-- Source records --
—————
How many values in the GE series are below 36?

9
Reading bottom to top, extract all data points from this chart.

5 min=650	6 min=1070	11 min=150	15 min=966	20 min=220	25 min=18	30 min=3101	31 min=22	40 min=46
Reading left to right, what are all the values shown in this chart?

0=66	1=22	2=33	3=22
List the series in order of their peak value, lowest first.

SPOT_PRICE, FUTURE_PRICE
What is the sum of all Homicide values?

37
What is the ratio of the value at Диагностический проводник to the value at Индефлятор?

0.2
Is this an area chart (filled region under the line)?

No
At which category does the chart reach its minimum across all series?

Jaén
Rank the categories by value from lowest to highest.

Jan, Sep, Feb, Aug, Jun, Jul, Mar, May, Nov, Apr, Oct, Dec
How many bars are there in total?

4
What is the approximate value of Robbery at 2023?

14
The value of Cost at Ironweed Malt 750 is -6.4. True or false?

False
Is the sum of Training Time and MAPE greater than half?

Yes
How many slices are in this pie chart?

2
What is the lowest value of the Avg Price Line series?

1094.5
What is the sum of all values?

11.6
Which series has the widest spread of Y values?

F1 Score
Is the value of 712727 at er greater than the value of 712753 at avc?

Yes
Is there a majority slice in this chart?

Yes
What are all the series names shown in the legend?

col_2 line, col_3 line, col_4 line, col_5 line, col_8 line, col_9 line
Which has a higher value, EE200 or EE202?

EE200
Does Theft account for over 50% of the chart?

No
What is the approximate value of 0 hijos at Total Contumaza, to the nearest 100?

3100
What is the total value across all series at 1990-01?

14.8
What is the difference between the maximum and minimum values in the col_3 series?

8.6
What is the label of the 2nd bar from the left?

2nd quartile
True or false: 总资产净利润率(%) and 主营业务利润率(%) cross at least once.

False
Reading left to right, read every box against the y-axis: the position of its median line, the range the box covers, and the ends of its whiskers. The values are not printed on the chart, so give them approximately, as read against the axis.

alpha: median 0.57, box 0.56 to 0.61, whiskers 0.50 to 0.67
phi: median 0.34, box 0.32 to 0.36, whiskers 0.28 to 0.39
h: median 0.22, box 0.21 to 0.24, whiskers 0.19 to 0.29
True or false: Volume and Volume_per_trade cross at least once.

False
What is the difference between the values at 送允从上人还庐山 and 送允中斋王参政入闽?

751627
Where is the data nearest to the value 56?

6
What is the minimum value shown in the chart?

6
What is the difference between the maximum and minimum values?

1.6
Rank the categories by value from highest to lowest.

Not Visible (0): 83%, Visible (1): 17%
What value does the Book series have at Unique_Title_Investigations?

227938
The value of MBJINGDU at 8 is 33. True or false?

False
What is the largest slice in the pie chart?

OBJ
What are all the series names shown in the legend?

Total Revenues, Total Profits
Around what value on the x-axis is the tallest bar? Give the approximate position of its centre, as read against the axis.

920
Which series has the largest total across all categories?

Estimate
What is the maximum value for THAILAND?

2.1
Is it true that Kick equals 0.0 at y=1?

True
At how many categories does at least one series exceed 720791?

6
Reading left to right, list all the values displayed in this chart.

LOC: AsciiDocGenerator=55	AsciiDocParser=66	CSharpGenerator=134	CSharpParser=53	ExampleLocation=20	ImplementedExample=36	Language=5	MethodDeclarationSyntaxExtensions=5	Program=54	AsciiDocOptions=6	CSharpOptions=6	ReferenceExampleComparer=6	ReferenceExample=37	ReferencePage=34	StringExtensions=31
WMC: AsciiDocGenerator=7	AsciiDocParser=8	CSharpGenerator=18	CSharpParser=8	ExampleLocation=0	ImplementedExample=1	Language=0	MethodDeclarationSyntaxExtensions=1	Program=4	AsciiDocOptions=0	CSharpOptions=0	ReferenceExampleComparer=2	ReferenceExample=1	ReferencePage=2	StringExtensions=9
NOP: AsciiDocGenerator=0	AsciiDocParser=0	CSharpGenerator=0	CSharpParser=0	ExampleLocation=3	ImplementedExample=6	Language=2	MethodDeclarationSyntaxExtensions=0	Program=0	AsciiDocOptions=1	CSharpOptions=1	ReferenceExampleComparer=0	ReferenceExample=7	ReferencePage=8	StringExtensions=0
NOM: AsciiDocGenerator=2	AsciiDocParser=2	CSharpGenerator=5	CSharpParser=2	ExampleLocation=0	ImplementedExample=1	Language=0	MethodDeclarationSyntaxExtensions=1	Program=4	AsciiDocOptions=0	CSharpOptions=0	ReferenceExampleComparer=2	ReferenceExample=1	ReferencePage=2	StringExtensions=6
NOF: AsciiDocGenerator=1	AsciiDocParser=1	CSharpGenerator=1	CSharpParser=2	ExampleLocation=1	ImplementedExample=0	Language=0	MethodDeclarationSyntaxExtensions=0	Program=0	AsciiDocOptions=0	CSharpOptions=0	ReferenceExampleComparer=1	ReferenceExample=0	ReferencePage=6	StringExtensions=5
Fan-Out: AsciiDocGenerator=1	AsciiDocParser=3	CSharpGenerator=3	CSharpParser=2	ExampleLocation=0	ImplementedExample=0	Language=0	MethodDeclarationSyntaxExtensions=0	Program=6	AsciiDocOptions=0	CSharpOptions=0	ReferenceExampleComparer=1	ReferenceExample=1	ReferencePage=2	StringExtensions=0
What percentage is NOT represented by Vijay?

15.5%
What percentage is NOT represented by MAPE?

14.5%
—————
-- Exercise instructions --
Could you reproduce all of the records above, character for character, with nothing changed, left out, or added?

-- Your solution --
How many values in the GE series are below 36?

9
Reading bottom to top, extract all data points from this chart.

5 min=650	6 min=1070	11 min=150	15 min=966	20 min=220	25 min=18	30 min=3101	31 min=22	40 min=46
Reading left to right, what are all the values shown in this chart?

0=66	1=22	2=33	3=22
List the series in order of their peak value, lowest first.

SPOT_PRICE, FUTURE_PRICE
What is the sum of all Homicide values?

37
What is the ratio of the value at Диагностический проводник to the value at Индефлятор?

0.2
Is this an area chart (filled region under the line)?

No
At which category does the chart reach its minimum across all series?

Jaén
Rank the categories by value from lowest to highest.

Jan, Sep, Feb, Aug, Jun, Jul, Mar, May, Nov, Apr, Oct, Dec
How many bars are there in total?

4
What is the approximate value of Robbery at 2023?

14
The value of Cost at Ironweed Malt 750 is -6.4. True or false?

False
Is the sum of Training Time and MAPE greater than half?

Yes
How many slices are in this pie chart?

2
What is the lowest value of the Avg Price Line series?

1094.5
What is the sum of all values?

11.6
Which series has the widest spread of Y values?

F1 Score
Is the value of 712727 at er greater than the value of 712753 at avc?

Yes
Is there a majority slice in this chart?

Yes
What are all the series names shown in the legend?

col_2 line, col_3 line, col_4 line, col_5 line, col_8 line, col_9 line
Which has a higher value, EE200 or EE202?

EE200
Does Theft account for over 50% of the chart?

No
What is the approximate value of 0 hijos at Total Contumaza, to the nearest 100?

3100
What is the total value across all series at 1990-01?

14.8
What is the difference between the maximum and minimum values in the col_3 series?

8.6
What is the label of the 2nd bar from the left?

2nd quartile
True or false: 总资产净利润率(%) and 主营业务利润率(%) cross at least once.

False
Reading left to right, read every box against the y-axis: the position of its median line, the range the box covers, and the ends of its whiskers. The values are not printed on the chart, so give them approximately, as read against the axis.

alpha: median 0.57, box 0.56 to 0.61, whiskers 0.50 to 0.67
phi: median 0.34, box 0.32 to 0.36, whiskers 0.28 to 0.39
h: median 0.22, box 0.21 to 0.24, whiskers 0.19 to 0.29
True or false: Volume and Volume_per_trade cross at least once.

False
What is the difference between the values at 送允从上人还庐山 and 送允中斋王参政入闽?

751627
Where is the data nearest to the value 56?

6
What is the minimum value shown in the chart?

6
What is the difference between the maximum and minimum values?

1.6
Rank the categories by value from highest to lowest.

Not Visible (0): 83%, Visible (1): 17%
What value does the Book series have at Unique_Title_Investigations?

227938
The value of MBJINGDU at 8 is 33. True or false?

False
What is the largest slice in the pie chart?

OBJ
What are all the series names shown in the legend?

Total Revenues, Total Profits
Around what value on the x-axis is the tallest bar? Give the approximate position of its centre, as read against the axis.

920
Which series has the largest total across all categories?

Estimate
What is the maximum value for THAILAND?

2.1
Is it true that Kick equals 0.0 at y=1?

True
At how many categories does at least one series exceed 720791?

6
Reading left to right, list all the values displayed in this chart.

LOC: AsciiDocGenerator=55	AsciiDocParser=66	CSharpGenerator=134	CSharpParser=53	ExampleLocation=20	ImplementedExample=36	Language=5	MethodDeclarationSyntaxExtensions=5	Program=54	AsciiDocOptions=6	CSharpOptions=6	ReferenceExampleComparer=6	ReferenceExample=37	ReferencePage=34	StringExtensions=31
WMC: AsciiDocGenerator=7	AsciiDocParser=8	CSharpGenerator=18	CSharpParser=8	ExampleLocation=0	ImplementedExample=1	Language=0	MethodDeclarationSyntaxExtensions=1	Program=4	AsciiDocOptions=0	CSharpOptions=0	ReferenceExampleComparer=2	ReferenceExample=1	ReferencePage=2	StringExtensions=9
NOP: AsciiDocGenerator=0	AsciiDocParser=0	CSharpGenerator=0	CSharpParser=0	ExampleLocation=3	ImplementedExample=6	Language=2	MethodDeclarationSyntaxExtensions=0	Program=0	AsciiDocOptions=1	CSharpOptions=1	ReferenceExampleComparer=0	ReferenceExample=7	ReferencePage=8	StringExtensions=0
NOM: AsciiDocGenerator=2	AsciiDocParser=2	CSharpGenerator=5	CSharpParser=2	ExampleLocation=0	ImplementedExample=1	Language=0	MethodDeclarationSyntaxExtensions=1	Program=4	AsciiDocOptions=0	CSharpOptions=0	ReferenceExampleComparer=2	ReferenceExample=1	ReferencePage=2	StringExtensions=6
NOF: AsciiDocGenerator=1	AsciiDocParser=1	CSharpGenerator=1	CSharpParser=2	ExampleLocation=1	ImplementedExample=0	Language=0	MethodDeclarationSyntaxExtensions=0	Program=0	AsciiDocOptions=0	CSharpOptions=0	ReferenceExampleComparer=1	ReferenceExample=0	ReferencePage=6	StringExtensions=5
Fan-Out: AsciiDocGenerator=1	AsciiDocParser=3	CSharpGenerator=3	CSharpParser=2	ExampleLocation=0	ImplementedExample=0	Language=0	MethodDeclarationSyntaxExtensions=0	Program=6	AsciiDocOptions=0	CSharpOptions=0	ReferenceExampleComparer=1	ReferenceExample=1	ReferencePage=2	StringExtensions=0
What percentage is NOT represented by Vijay?

15.5%
What percentage is NOT represented by MAPE?

14.5%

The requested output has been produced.